Most of the tourists who flood into our dark-green corner of the world every year arrive in summer. On the surface that choice makes sense. Who wouldn't want to see Seattle in July, when Mount Rainier glistens like a mammoth scoop of Ben & Jerry's Vanilla against a sky the color of forget-me-nots?
But summer's a tiny part of a Northwesterner's world. Anyone wanting to know us well would be advised to visit in some other season. Fortunately, that's easy to do.
Last year KOMO meteorologist Scott Sistek calculated that Seattle experienced precisely 55 hours and 23 minutes of "summer," defined as time during which temperatures reached at least 80 degrees.
And glorious hours they were: No bugs, no humidity, no thunderstorms. Just endless blue skies over shimmering snowcapped mountains, surrounding a Puget Sound dotted with sailboats and cruise ship hauling cargoes of tourists to Alaska.

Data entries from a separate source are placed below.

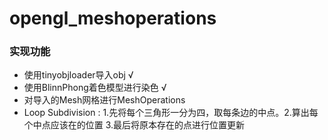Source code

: # opengl_meshoperations

### 实现功能

- 使用tinyobjloader导入obj √
- 使用BlinnPhong着色模型进行染色 √
- 对导入的Mesh网格进行MeshOperations 
- Loop Subdivision : 1.先将每个三角形一分为四，取每条边的中点。2.算出每个中点应该在的位置 3.最后将原本存在的点进行位置更新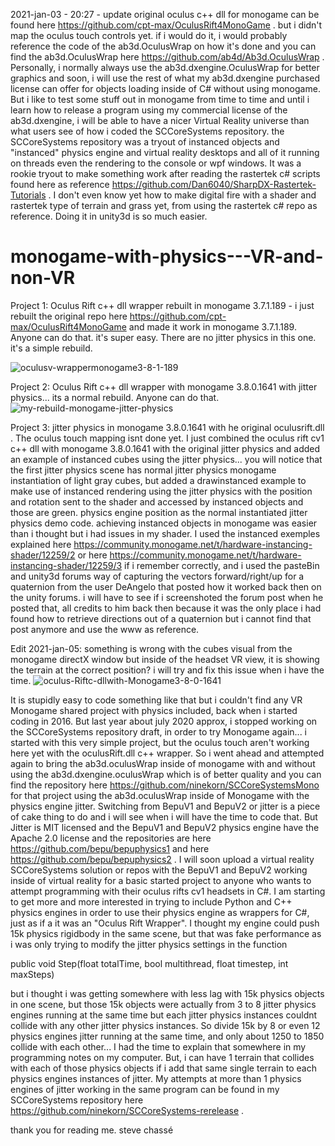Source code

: 2021-jan-03 - 20:27 - update
original oculus c++ dll for monogame can be found here https://github.com/cpt-max/OculusRift4MonoGame . but i didn't map the oculus touch controls yet. if i would do it, i would probably reference the code of the ab3d.OculusWrap on how it's done and you can find the ab3d.OculusWrap here https://github.com/ab4d/Ab3d.OculusWrap . Personally, i normally always use the ab3d.dxengine.OculusWrap for better graphics and soon, i will use the rest of what my ab3d.dxengine purchased license can offer for objects loading inside of C# without using monogame. But i like to test some stuff out in monogame from time to time and until i learn how to release a program using my commercial license of the ab3d.dxengine, i will be able to have a nicer Virtual Reality universe than what users see of how i coded the SCCoreSystems repository. the SCCoreSystems repository was a tryout of instanced objects and "instanced" physics engine and virtual reality desktops and all of it running on threads even the rendering to the console or wpf windows. It was a rookie tryout to make something work after reading the rastertek c# scripts found here as reference https://github.com/Dan6040/SharpDX-Rastertek-Tutorials . I don't even know yet how to make digital fire with a shader and rastertek type of terrain and grass yet, from using the rastertek c# repo as reference. Doing it in unity3d is so much easier.

# monogame-with-physics---VR-and-non-VR

Project 1: Oculus Rift c++ dll wrapper rebuilt in monogame 3.7.1.189 - i just rebuilt the original repo here https://github.com/cpt-max/OculusRift4MonoGame and made it work in monogame 3.7.1.189. Anyone can do that. it's super easy. There are no jitter physics in this one. it's a simple rebuild.

<img src="https://i.ibb.co/jb7vmNV/oculusv-wrappermonogame3-8-1-189.png" alt="oculusv-wrappermonogame3-8-1-189" border="0">

Project 2: Oculus Rift c++ dll wrapper with monogame 3.8.0.1641 with jitter physics... its a normal rebuild. Anyone can do that.
<img src="https://i.ibb.co/93RMfF5/my-rebuild-monogame-jitter-physics.png" alt="my-rebuild-monogame-jitter-physics" border="0">

Project 3: jitter physics in monogame 3.8.0.1641 with he original oculusrift.dll . The oculus touch mapping isnt done yet.
I just combined the oculus rift cv1 c++ dll with monogame 3.8.0.1641 with the original jitter physics and added an example of instanced
cubes using the jitter physics... you will notice that the first jitter physics scene has normal jitter physics monogame instantiation of light gray cubes, but added a drawinstanced example to make use of instanced rendering using the jitter physics with the position and rotation sent to the shader and accessed by instanced objects and those are green.
physics engine position as the normal instantiated jitter physics demo code. achieving instanced objects in monogame was easier than i thought but i had issues in my shader. I used the instanced exemples explained here https://community.monogame.net/t/hardware-instancing-shader/12259/2 or here https://community.monogame.net/t/hardware-instancing-shader/12259/3 if i remember correctly, and i used the pasteBin and unity3d forums way of capturing the vectors forward/right/up
for a quaternion from the user DeAngelo that posted how it worked back then on the unity forums. i will have to see if i screenshoted the forum post when he posted that, all credits to him back then because it was the only place i had found how to retrieve directions out of a quaternion but i cannot find that post anymore and use the www as reference.

Edit 2021-jan-05: something is wrong with the cubes visual from the monogame directX window but inside of the headset VR view, it is showing the terrain at the correct position? i will try and fix this issue when i have the time.
<img src="https://i.ibb.co/m62dhkV/oculus-Riftc-dllwith-Monogame3-8-0-1641.png" alt="oculus-Riftc-dllwith-Monogame3-8-0-1641" border="0">

It is stupidly easy to code something like that but i couldn't find any VR Monogame shared project with physics included, back when i started coding in 2016. But last year about july 2020 approx, i stopped working on the SCCoreSystems repository draft, in order to try Monogame again... i started with this very simple project, but the oculus touch aren't working here yet with the oculusRift.dll c++ wrapper. So i went ahead and attempted again to bring the ab3d.oculusWrap inside of monogame with and without using the ab3d.dxengine.oculusWrap which is of better quality and you can find the repository here https://github.com/ninekorn/SCCoreSystemsMono for that project using the ab3d.oculusWrap inside of Monogame with the physics engine jitter. Switching from BepuV1 and BepuV2 or jitter is a piece of cake thing to do and i will see when i will have the time to code that. But Jitter is MIT licensed and the BepuV1 and BepuV2 physics engine have the Apache 2.0 license and the repositories are here https://github.com/bepu/bepuphysics1 and here https://github.com/bepu/bepuphysics2 . I will soon upload a virtual reality SCCoreSystems solution or repos with the BepuV1 and BepuV2 working inside of virtual reality for a basic started project to anyone who wants to attempt programming with their oculus rifts cv1 headsets in C#. I am starting to get more and more interested in trying to include Python and C++ physics engines in order to use their physics engine as wrappers for C#, just as if a it was an "Oculus Rift Wrapper". I thought my engine could push 15k physics rigidbody in the same scene, but that was fake performance as i was only trying to modify the jitter physics settings in the function

public void Step(float totalTime, bool multithread, float timestep, int maxSteps)

but i thought i was getting somewhere with less lag with 15k physics objects in one scene, but those 15k objects were actually from 3 to 8 jitter physics engines running at the same time but each jitter physics instances couldnt collide with any other jitter physics instances. So divide 15k by 8 or even 12 physics engines jitter running at the same time, and only about 1250 to 1850 collide with each other... I had the time to explain that somewhere in my programming notes on my computer. But, i can have 1 terrain that collides with each of those physics objects if i add that same single terrain to each physics engines instances of jitter. My attempts at more than 1 physics engines of jitter working in the same program can be found in my SCCoreSystems repository here https://github.com/ninekorn/SCCoreSystems-rerelease .

thank you for reading me.
steve chassé



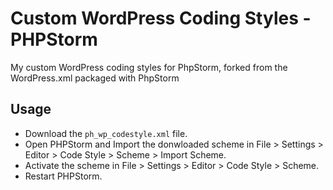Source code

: Custom WordPress Coding Styles - PHPStorm
==========================================

My custom WordPress coding styles for PhpStorm, forked from the WordPress.xml packaged with PhpStorm

## Usage

* Download the `ph_wp_codestyle.xml` file. 
* Open PHPStorm and Import the donwloaded scheme in File > Settings > Editor > Code Style > Scheme > Import Scheme.
* Activate the scheme in File > Settings > Editor > Code Style > Scheme.
* Restart PHPStorm.
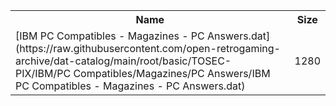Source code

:<table>
<tr><th>Name</th><th>Size</th></tr>
<tr><td>
[IBM PC Compatibles - Magazines - PC Answers.dat](https://raw.githubusercontent.com/open-retrogaming-archive/dat-catalog/main/root/basic/TOSEC-PIX/IBM/PC Compatibles/Magazines/PC Answers/IBM PC Compatibles - Magazines - PC Answers.dat)
</td><td>1280</td></tr>
</table>
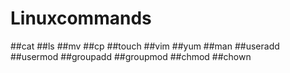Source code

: # Linuxcommands
##cat
##ls
##mv
##cp
##touch
##vim
##yum
##man
##useradd
##usermod
##groupadd
##groupmod
##chmod
##chown

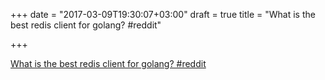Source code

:+++
date = "2017-03-09T19:30:07+03:00"
draft = true
title = "What is the best redis client for golang?  #reddit"

+++

<p><a href="https://t.co/XhxTSFOzty">What is the best redis client for golang?  #reddit</a></p>
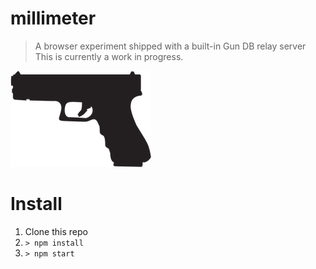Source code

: # millimeter
> A browser experiment shipped with a built-in Gun DB relay server
This is currently a work in progress.

![millimeter](https://raw.githubusercontent.com/draeder/millimeter/main/glock.png)
# Install
1. Clone this repo
2. `> npm install`
3. `> npm start`
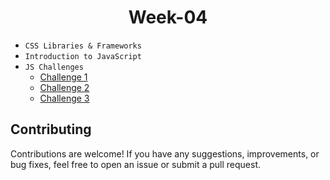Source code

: <h1 align="center">Week-04</h1>

- `CSS Libraries & Frameworks`
- `Introduction to JavaScript`
- `JS Challenges`
  - [Challenge 1](./challenge/P0%20Challenge%201.js)
  - [Challenge 2](./challenge/P0%20Challenge%202.js)
  - [Challenge 3](./challenge/P0%20Challenge%203.js)

## Contributing

Contributions are welcome! If you have any suggestions, improvements, or bug fixes, feel free to open an issue or submit a pull request.
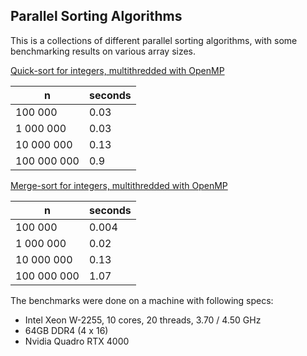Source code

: ## Parallel Sorting Algorithms

This is a collections of different parallel sorting algorithms, with some benchmarking results on 
various array sizes.

[Quick-sort for integers, multithredded with OpenMP](./quick-sort)

| n           | seconds |
| ----------- | ------- |
| 100 000     | 0.03    |
| 1 000 000   | 0.03    |
| 10 000 000  | 0.13    |
| 100 000 000 | 0.9     |

[Merge-sort for integers, multithredded with OpenMP](./merge-sort)

| n           | seconds |
| ----------- | ------- |
| 100 000     | 0.004   |
| 1 000 000   | 0.02    |
| 10 000 000  | 0.13    |
| 100 000 000 | 1.07    |

The benchmarks were done on a machine with following specs:

- Intel Xeon W-2255, 10 cores, 20 threads, 3.70 / 4.50 GHz
- 64GB DDR4 (4 x 16)
- Nvidia Quadro RTX 4000
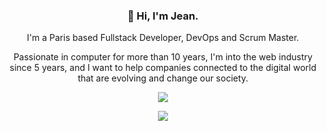 <h3 align="center">👋 Hi, I'm Jean.</h3>
<p align="center">I'm a Paris based Fullstack Developer, DevOps and Scrum Master.</p>
<p align="center">Passionate in computer for more than 10 years, I'm into the web industry since 5 years, and I want to help companies connected to the digital world that are evolving and change our society.</p>
<p align="center">
	<img src="https://github-readme-stats.vercel.app/api/?username=mrpandat&show_icons=true&theme=blueberry&count_private=true"></img>
</p>
<p align="center">
  <img src="https://media.giphy.com/media/2UCt7zbmsLoCXybx6t/giphy.gif" />
</p>
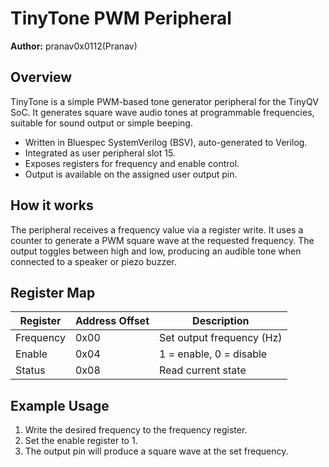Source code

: # TinyTone PWM Peripheral

**Author:** pranav0x0112(Pranav)

## Overview

TinyTone is a simple PWM-based tone generator peripheral for the TinyQV SoC. It generates square wave audio tones at programmable frequencies, suitable for sound output or simple beeping.

- Written in Bluespec SystemVerilog (BSV), auto-generated to Verilog.
- Integrated as user peripheral slot 15.
- Exposes registers for frequency and enable control.
- Output is available on the assigned user output pin.

## How it works

The peripheral receives a frequency value via a register write. It uses a counter to generate a PWM square wave at the requested frequency. The output toggles between high and low, producing an audible tone when connected to a speaker or piezo buzzer.

## Register Map

| Register         | Address Offset | Description                |
|------------------|---------------|----------------------------|
| Frequency        | 0x00          | Set output frequency (Hz)  |
| Enable           | 0x04          | 1 = enable, 0 = disable    |
| Status           | 0x08          | Read current state         |

## Example Usage

1. Write the desired frequency to the frequency register.
2. Set the enable register to 1.
3. The output pin will produce a square wave at the set frequency.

But when you've only got 55 hours you need to make them count. That expensive sea kayak/barbecue/yacht/Orcas Island cabin needs to justify its garage space/moorage/mortgage. Sit under a tree sipping lemonade and reading a book? That's crazy; you could blow a quarter of your summer on the first three chapters of "The Girl With the Dragon Tattoo." No, it's go, go, go while the sun shines.
But winter's different. There's time enough to linger over a microbrew in a pub while you try to convince your friends you really did see Bigfoot in the Goat Rocks Wilderness last summer, and your friends counter that it was a hallucination brought on by the sleep deprivation due to trying to squeeze a summer's worth of activity into 55 hours.
There's time enough to nurse a latte for hours in Starbucks while you finish writing the code for Level Four of Monsters and Mermaids. Time enough to calculate those 787 wing loads one more time.
And time enough to write blog entries because it's raining too hard to go out into the garden to spread slug bait.
Every minute of our summer is worth savoring. But winter makes us who we really are.